StableCascade icon indicating copy to clipboard operation
StableCascade copied to clipboard

stage_c_3b_finetuning

Open dushwe opened this issue 1 year ago • 3 comments

how max batch size in A100 V80G ?

with a batch size of 1, it seems to be peaking at 75457MiB of VRAM according to nvidia-smi on an A100 with 80 GB of VRAM,

dushwe avatar Feb 22 '24 03:02 dushwe

Same problem here。 I train controlnet with 1 batchsize, and got cuda out of memory error with 80g vram

universewill avatar Feb 22 '24 04:02 universewill

CUDA memory usage

config set

lr: 1.0e-4 batch_size: 1 image_size: 768

multi_aspect_ratio: [1/1, 1/2, 1/3, 2/3, 3/4, 1/5, 2/5, 3/5, 4/5, 1/6, 5/6, 9/16]

grad_accum_steps: 1 updates: 100000 backup_every: 20000 save_every: 2000 warmup_updates: 1 use_fsdp: False adaptive_loss_weight: True

insert torch.cuda.memory_allocated()

print('1-load models start:',torch.cuda.memory_allocated())
models = self.setup_models(extras)
print('2-load models end:',torch.cuda.memory_allocated())

» **DATASET**:
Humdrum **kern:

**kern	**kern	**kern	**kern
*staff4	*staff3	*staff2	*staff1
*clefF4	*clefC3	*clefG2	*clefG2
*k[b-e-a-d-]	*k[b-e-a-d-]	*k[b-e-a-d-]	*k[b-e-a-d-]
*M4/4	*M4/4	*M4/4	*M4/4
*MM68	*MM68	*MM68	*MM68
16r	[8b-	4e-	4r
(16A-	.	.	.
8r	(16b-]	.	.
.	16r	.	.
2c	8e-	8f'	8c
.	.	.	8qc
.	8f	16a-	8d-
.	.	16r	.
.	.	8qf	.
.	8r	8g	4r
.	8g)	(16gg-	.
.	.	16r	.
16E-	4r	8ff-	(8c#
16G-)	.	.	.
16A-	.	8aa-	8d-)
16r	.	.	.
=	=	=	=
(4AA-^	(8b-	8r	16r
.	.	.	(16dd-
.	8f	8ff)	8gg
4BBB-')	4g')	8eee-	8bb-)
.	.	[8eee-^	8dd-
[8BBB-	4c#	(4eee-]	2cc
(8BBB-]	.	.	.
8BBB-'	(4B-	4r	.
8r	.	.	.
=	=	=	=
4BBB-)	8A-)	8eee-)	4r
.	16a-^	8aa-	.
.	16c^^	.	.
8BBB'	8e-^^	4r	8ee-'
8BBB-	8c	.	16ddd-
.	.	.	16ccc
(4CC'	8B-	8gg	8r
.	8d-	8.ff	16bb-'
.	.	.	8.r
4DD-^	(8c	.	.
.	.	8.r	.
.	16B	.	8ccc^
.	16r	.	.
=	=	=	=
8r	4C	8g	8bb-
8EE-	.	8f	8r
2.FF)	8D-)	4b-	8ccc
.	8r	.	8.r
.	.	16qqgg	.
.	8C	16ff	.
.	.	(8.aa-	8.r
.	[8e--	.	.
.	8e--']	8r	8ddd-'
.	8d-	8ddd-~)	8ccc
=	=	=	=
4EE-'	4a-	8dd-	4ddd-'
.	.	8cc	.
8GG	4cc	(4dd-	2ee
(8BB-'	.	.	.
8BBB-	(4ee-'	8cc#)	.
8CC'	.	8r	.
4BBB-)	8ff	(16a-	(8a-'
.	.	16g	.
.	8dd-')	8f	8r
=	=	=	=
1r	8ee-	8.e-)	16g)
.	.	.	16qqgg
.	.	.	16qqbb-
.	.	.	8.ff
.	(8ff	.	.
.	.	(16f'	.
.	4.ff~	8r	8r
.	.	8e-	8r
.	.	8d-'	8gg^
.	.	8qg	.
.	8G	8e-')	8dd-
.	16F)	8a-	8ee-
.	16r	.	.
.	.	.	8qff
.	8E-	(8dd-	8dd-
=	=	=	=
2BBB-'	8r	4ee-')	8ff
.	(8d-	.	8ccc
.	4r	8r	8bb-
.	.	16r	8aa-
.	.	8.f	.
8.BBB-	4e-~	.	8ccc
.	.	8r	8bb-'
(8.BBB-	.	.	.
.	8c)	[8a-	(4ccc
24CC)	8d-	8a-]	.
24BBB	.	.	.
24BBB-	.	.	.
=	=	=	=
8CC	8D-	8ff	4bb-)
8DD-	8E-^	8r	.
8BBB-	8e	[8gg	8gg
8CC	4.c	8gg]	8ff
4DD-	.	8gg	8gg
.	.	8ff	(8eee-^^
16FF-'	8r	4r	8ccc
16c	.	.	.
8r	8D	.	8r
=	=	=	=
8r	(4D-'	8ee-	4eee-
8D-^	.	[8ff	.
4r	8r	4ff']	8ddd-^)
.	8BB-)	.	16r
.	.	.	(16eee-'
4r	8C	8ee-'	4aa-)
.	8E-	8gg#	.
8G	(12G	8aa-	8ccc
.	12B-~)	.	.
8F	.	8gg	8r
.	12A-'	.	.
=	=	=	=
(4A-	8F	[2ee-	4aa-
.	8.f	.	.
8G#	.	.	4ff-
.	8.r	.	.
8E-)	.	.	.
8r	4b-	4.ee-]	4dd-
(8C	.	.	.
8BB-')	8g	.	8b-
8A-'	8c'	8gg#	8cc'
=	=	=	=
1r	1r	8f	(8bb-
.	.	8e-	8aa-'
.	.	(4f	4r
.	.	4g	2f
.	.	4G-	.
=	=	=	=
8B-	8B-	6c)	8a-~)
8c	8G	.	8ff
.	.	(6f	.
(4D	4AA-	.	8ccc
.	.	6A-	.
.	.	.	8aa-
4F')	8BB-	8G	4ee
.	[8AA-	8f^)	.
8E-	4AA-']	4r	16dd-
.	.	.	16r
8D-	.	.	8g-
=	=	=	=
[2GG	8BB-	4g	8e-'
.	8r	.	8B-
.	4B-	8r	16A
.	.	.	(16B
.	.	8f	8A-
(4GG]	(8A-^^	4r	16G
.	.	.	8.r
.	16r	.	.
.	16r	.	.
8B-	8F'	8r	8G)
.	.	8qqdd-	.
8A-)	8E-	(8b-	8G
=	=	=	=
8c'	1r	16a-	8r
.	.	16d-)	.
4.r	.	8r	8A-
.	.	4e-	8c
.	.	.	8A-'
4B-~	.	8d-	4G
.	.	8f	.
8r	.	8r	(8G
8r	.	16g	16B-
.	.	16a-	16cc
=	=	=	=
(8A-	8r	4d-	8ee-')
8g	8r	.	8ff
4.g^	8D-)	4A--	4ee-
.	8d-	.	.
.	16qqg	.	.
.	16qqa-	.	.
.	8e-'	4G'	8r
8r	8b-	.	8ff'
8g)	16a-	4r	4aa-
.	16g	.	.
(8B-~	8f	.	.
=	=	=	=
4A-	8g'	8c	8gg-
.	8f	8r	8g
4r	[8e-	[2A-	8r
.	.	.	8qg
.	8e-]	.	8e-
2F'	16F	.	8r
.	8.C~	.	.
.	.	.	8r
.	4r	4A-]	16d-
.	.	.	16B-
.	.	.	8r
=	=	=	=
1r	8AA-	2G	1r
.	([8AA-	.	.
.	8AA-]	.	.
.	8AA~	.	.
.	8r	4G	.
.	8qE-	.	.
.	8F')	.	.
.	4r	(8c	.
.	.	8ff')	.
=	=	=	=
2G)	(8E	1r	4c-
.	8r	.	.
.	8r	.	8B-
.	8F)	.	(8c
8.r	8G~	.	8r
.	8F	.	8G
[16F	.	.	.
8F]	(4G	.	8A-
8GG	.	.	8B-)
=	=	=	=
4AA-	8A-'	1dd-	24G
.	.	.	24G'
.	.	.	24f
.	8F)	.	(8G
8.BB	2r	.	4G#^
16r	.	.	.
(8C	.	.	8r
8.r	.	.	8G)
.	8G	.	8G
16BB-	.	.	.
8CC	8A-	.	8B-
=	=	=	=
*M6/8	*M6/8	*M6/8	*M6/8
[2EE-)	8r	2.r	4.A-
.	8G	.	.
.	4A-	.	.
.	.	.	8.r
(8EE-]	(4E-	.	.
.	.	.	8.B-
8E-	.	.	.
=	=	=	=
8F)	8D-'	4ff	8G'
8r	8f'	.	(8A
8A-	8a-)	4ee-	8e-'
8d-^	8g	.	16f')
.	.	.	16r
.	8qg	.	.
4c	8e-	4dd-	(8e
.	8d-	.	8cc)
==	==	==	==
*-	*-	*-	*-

» **DIRECTIONS**:
- a) Answer these questions using the StableCascade issue thread:
(i) What peak VRAM use did nvidia-smi show with a batch size of 1?
(ii) What was universewill training when the out-of-memory error appeared?
(iii) What image_size does the config set?
- b) Write out the part of the StableCascade issue thread starting at "lr: 1.0e-4 batch_size: 1" and ending at "print('2-load models end:',torch.cuda.memory_allocated())".
- c) Continue the StableCascade issue thread from the point where it stops.
The records above come from a separate source.

» **THE REPLIES**:
- a)
(i) 75457MiB
(ii) controlnet
(iii) 768

- b)
lr: 1.0e-4 batch_size: 1 image_size: 768

multi_aspect_ratio: [1/1, 1/2, 1/3, 2/3, 3/4, 1/5, 2/5, 3/5, 4/5, 1/6, 5/6, 9/16]

grad_accum_steps: 1 updates: 100000 backup_every: 20000 save_every: 2000 warmup_updates: 1 use_fsdp: False adaptive_loss_weight: True

insert torch.cuda.memory_allocated()

print('1-load models start:',torch.cuda.memory_allocated())
models = self.setup_models(extras)
print('2-load models end:',torch.cuda.memory_allocated())

- c)
1-load models start: 0 2-load models end: 18517808640

print('3-optimizers start:',torch.cuda.memory_allocated())
optimizers = self.setup_optimizers(extras, models)
print('4-optimizers end:',torch.cuda.memory_allocated())

3-optimizers start: 18517808640 4-optimizers end: 47230638592

conditions = self.get_conditions(batch, models, extras)
print('11-conditons:',torch.cuda.memory_allocated())
latents = self.encode_latents(batch, models, extras)
print('12-encode-latents:',torch.cuda.memory_allocated())

11-conditons: 47248081920 12-encode-latents: 47248118784

with torch.cuda.amp.autocast(dtype=torch.bfloat16):
            pred = models.generator(noised, noise_cond, **conditions)
            print("13-models-generator:",torch.cuda.memory_allocated())

13-models-generator: 60122718720


            loss, loss_adjusted = self.forward_pass(data, extras, models)
            print("14-forward_pass:",torch.cuda.memory_allocated())

            # # BACKWARD PASS
            grad_norm = self.backward_pass(
                i % self.config.grad_accum_steps == 0 or i == max_iters, loss, loss_adjusted,
                models, optimizers, schedulers
            )
            print("15-backward_pass:",torch.cuda.memory_allocated())

14-forward_pass: 59979117056 15-backward_pass: 47247679488

dushwe avatar Feb 22 '24 05:02 dushwe

truly wild, to get max 1 batch size on 80Gb VRAM. something is definitely wrong here. sad, too, seemed like someone made an effort to document and make the repo usable, too.

perhaps they assume you're using multiple GPUs and FSDP if finetuning the big models?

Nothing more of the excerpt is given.